■ **Your objective**: Below are some records; repeat them all exactly, minus the pictures.

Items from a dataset
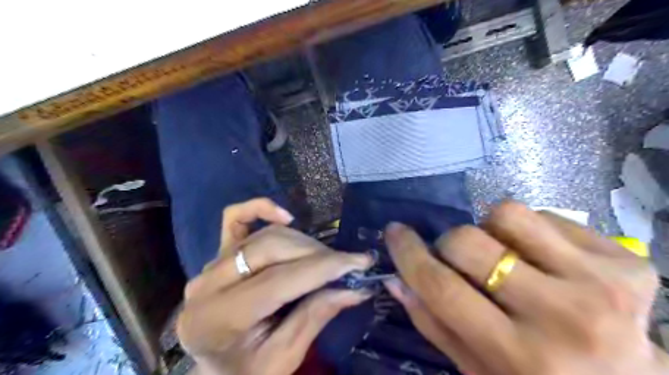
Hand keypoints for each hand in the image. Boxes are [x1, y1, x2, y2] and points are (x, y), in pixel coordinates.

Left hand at [176, 197, 375, 372]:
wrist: (217, 369)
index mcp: (217, 319)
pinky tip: (286, 217)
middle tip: (346, 264)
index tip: (359, 262)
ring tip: (325, 259)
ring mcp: (209, 263)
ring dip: (302, 242)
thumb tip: (355, 287)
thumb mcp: (283, 359)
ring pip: (265, 235)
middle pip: (271, 249)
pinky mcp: (216, 251)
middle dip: (317, 254)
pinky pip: (235, 217)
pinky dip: (261, 209)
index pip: (279, 280)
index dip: (323, 268)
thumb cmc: (248, 369)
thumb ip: (315, 317)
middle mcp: (207, 284)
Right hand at [384, 201, 664, 374]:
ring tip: (502, 255)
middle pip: (468, 241)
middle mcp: (564, 317)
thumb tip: (396, 278)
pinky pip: (546, 216)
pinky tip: (541, 259)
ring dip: (489, 230)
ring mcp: (602, 283)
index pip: (442, 287)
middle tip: (457, 259)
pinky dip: (528, 231)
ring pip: (507, 214)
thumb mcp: (477, 368)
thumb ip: (432, 322)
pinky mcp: (626, 260)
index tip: (394, 232)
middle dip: (448, 243)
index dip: (409, 253)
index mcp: (520, 356)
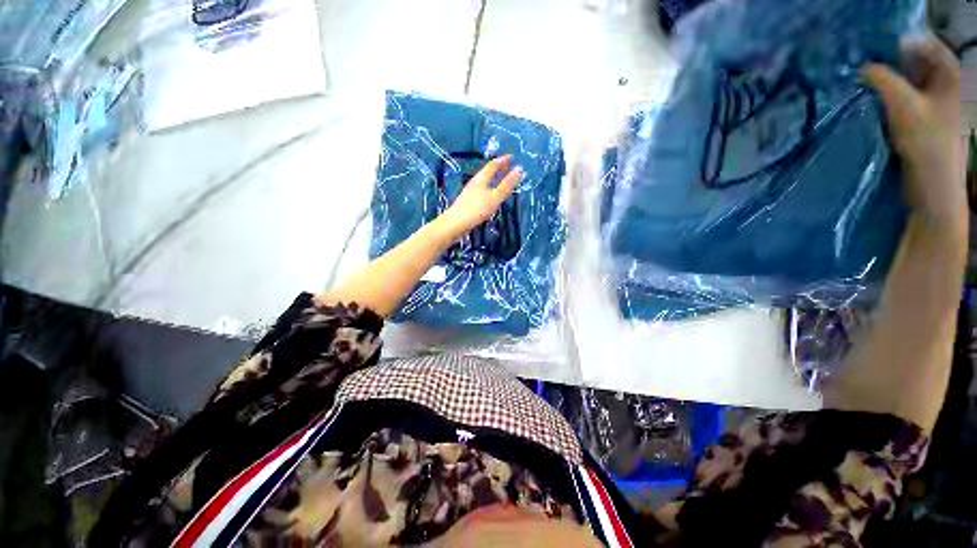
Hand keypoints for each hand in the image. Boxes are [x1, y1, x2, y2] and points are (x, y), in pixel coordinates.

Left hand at [435, 155, 522, 239]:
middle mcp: (474, 183)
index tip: (512, 157)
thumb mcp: (495, 197)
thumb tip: (519, 169)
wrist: (455, 224)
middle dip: (498, 168)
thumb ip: (506, 185)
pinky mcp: (467, 202)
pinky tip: (489, 195)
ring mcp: (470, 192)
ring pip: (484, 181)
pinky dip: (489, 188)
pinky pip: (481, 190)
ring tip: (501, 180)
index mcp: (481, 179)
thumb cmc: (476, 209)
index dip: (503, 160)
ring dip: (493, 178)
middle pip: (487, 172)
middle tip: (508, 166)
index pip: (493, 165)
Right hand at [863, 36, 965, 226]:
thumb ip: (882, 80)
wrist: (933, 186)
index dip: (899, 42)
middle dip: (891, 61)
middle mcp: (945, 83)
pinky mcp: (923, 119)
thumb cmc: (926, 144)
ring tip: (865, 82)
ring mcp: (935, 102)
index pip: (924, 43)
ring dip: (888, 80)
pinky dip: (889, 95)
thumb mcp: (903, 106)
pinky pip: (905, 97)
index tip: (871, 48)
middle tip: (864, 65)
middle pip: (916, 61)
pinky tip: (874, 100)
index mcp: (951, 74)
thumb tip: (861, 67)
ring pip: (908, 80)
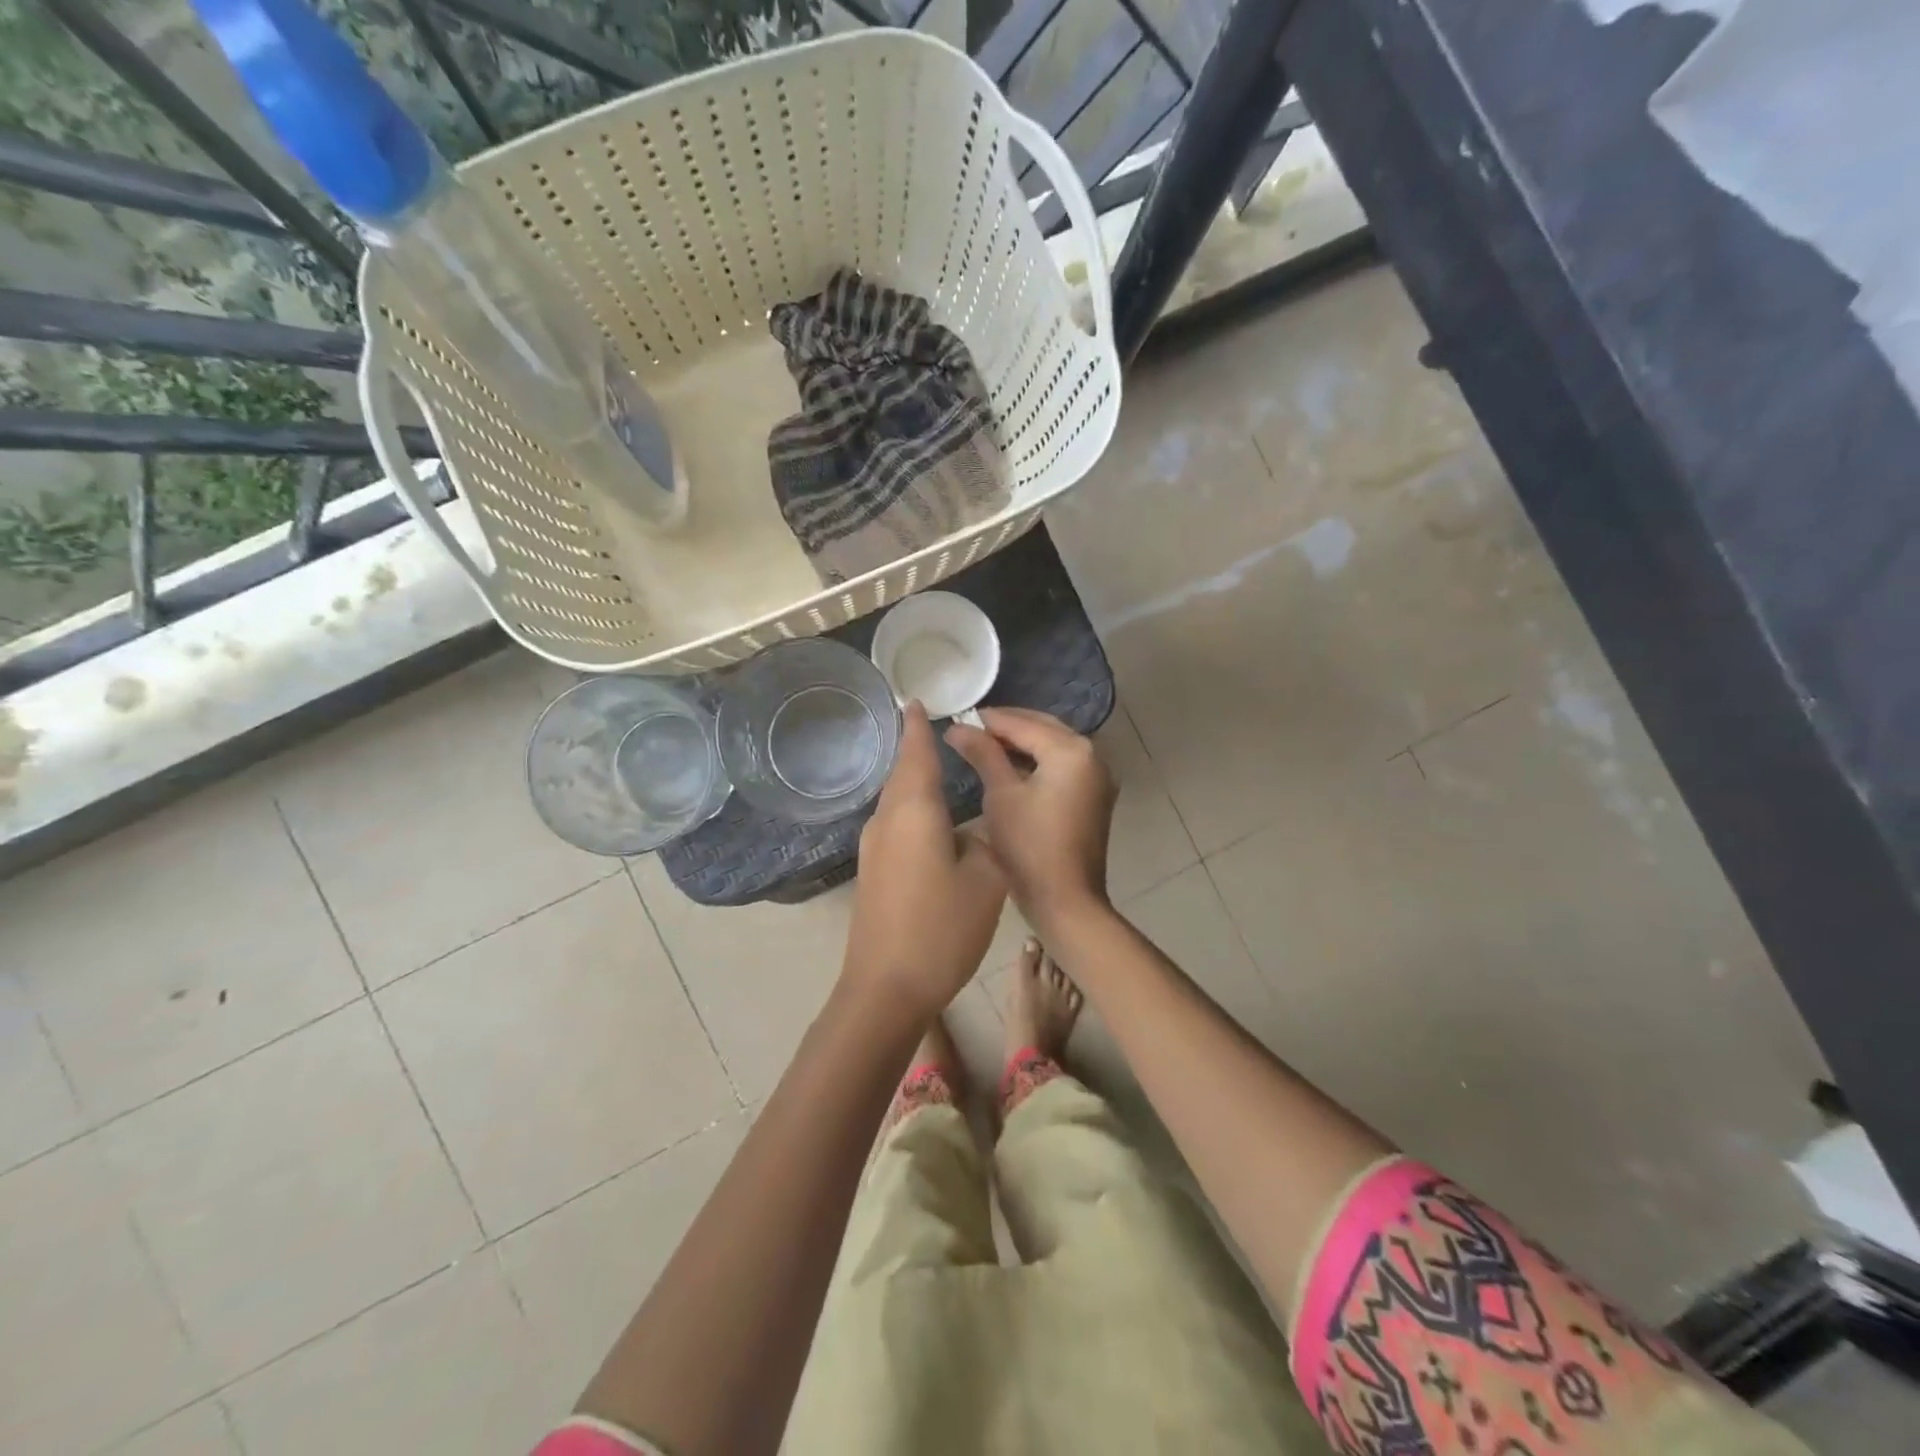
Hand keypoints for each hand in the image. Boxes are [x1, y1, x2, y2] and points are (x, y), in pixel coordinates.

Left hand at [844, 702, 1006, 1019]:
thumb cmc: (941, 928)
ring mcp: (873, 848)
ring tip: (937, 770)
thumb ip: (985, 845)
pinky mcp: (871, 872)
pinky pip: (894, 825)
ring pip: (896, 801)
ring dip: (913, 782)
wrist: (885, 987)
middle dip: (916, 750)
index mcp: (915, 811)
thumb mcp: (986, 881)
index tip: (917, 701)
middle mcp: (886, 820)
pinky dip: (911, 810)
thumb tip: (970, 836)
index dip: (919, 727)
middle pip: (902, 774)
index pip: (916, 754)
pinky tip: (929, 822)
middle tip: (935, 730)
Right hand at [945, 708, 1115, 929]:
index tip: (957, 718)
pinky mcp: (1094, 797)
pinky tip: (1009, 768)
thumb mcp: (1001, 795)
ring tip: (984, 746)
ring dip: (1022, 744)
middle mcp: (1092, 755)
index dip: (988, 721)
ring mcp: (1097, 777)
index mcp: (1071, 751)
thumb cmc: (1029, 846)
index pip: (1023, 724)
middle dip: (1008, 727)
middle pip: (1044, 729)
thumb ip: (982, 754)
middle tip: (969, 730)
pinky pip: (1063, 766)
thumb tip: (958, 727)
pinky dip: (1038, 762)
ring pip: (1054, 747)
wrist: (1065, 900)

■ **Answer space**:
Hand keypoints for each hand in the image. Boxes are [x1, y1, x2, y2] and points are (x, y), in pixel coordinates.

Left hand at [176, 197, 375, 372]:
wrist: (217, 369)
index mcp: (217, 319)
pinky tip: (286, 217)
middle tip: (346, 264)
index tip: (359, 262)
ring tip: (325, 259)
ring mcp: (209, 263)
ring dip: (302, 242)
thumb tip: (355, 287)
thumb mcp: (283, 359)
ring pip: (265, 235)
middle pip: (271, 249)
pinky mcp: (216, 251)
middle dip: (317, 254)
pinky pip: (235, 217)
pinky dip: (261, 209)
index pip: (279, 280)
index dip: (323, 268)
thumb cmc: (248, 369)
thumb ip: (315, 317)
middle mcp: (207, 284)
Right hand at [384, 201, 664, 374]:
ring tip: (502, 255)
middle pip: (468, 241)
middle mcp: (564, 317)
thumb tip: (396, 278)
pinky pip: (546, 216)
pinky tip: (541, 259)
ring dip: (489, 230)
ring mcp: (602, 283)
index pip: (442, 287)
middle tip: (457, 259)
pinky dip: (528, 231)
ring pip: (507, 214)
thumb mcp: (477, 368)
thumb ip: (432, 322)
pinky mcp: (626, 260)
index tip: (394, 232)
middle dip: (448, 243)
index dip: (409, 253)
index mcp: (520, 356)
Hand keypoints for each hand in the image. Boxes are [x1, y1, x2, y2] and points are (x, y), in pixel coordinates.

Left hand at [435, 155, 522, 239]:
middle mcp: (474, 183)
index tip: (512, 157)
thumb mcp: (495, 197)
thumb tip: (519, 169)
wrist: (455, 224)
middle dip: (498, 168)
thumb ip: (506, 185)
pinky mcp: (467, 202)
pinky tip: (489, 195)
ring mcp: (470, 192)
ring pip: (484, 181)
pinky dip: (489, 188)
pinky pip: (481, 190)
ring tip: (501, 180)
index mcp: (481, 179)
thumb cmc: (476, 209)
index dip: (503, 160)
ring dip: (493, 178)
middle pip: (487, 172)
middle tip: (508, 166)
index pip: (493, 165)
Right hand at [863, 36, 965, 226]:
thumb ip: (882, 80)
wrist: (933, 186)
index dip: (899, 42)
middle dip: (891, 61)
middle mcp: (945, 83)
pinky mcp: (923, 119)
thumb cmc: (926, 144)
ring tip: (865, 82)
ring mcp: (935, 102)
index pip: (924, 43)
ring dip: (888, 80)
pinky dip: (889, 95)
thumb mcp: (903, 106)
pinky pip: (905, 97)
index tip: (871, 48)
middle tip: (864, 65)
middle pip: (916, 61)
pinky tip: (874, 100)
index mcp: (951, 74)
thumb tip: (861, 67)
ring pip: (908, 80)
Hand keypoints for each hand in the image. Boxes are [x1, y1, x2, y2] and points are (x, y), in pixel coordinates.

Left hand at [844, 702, 1006, 1019]:
thumb cmc: (941, 928)
ring mcp: (873, 848)
ring tip: (937, 770)
thumb ip: (985, 845)
pinky mcp: (871, 872)
pinky pip: (894, 825)
ring pip: (896, 801)
ring dip: (913, 782)
wrist: (885, 987)
middle dip: (916, 750)
index mcp: (915, 811)
thumb mcp: (986, 881)
index tip: (917, 701)
middle mcp: (886, 820)
pinky dip: (911, 810)
thumb tip: (970, 836)
index dip: (919, 727)
middle pip: (902, 774)
index pip: (916, 754)
pinky tip: (929, 822)
middle tip: (935, 730)
Right hand at [945, 708, 1115, 929]:
index tip: (957, 718)
pinky mcp: (1094, 797)
pinky tip: (1009, 768)
thumb mcp: (1001, 795)
ring tip: (984, 746)
ring dip: (1022, 744)
middle mcp: (1092, 755)
index dip: (988, 721)
ring mcp: (1097, 777)
index mcp: (1071, 751)
thumb cmc: (1029, 846)
index pip: (1023, 724)
middle dip: (1008, 727)
middle pip: (1044, 729)
thumb ip: (982, 754)
middle tip: (969, 730)
pinky pip: (1063, 766)
thumb tip: (958, 727)
pinky dip: (1038, 762)
ring pip: (1054, 747)
wrist: (1065, 900)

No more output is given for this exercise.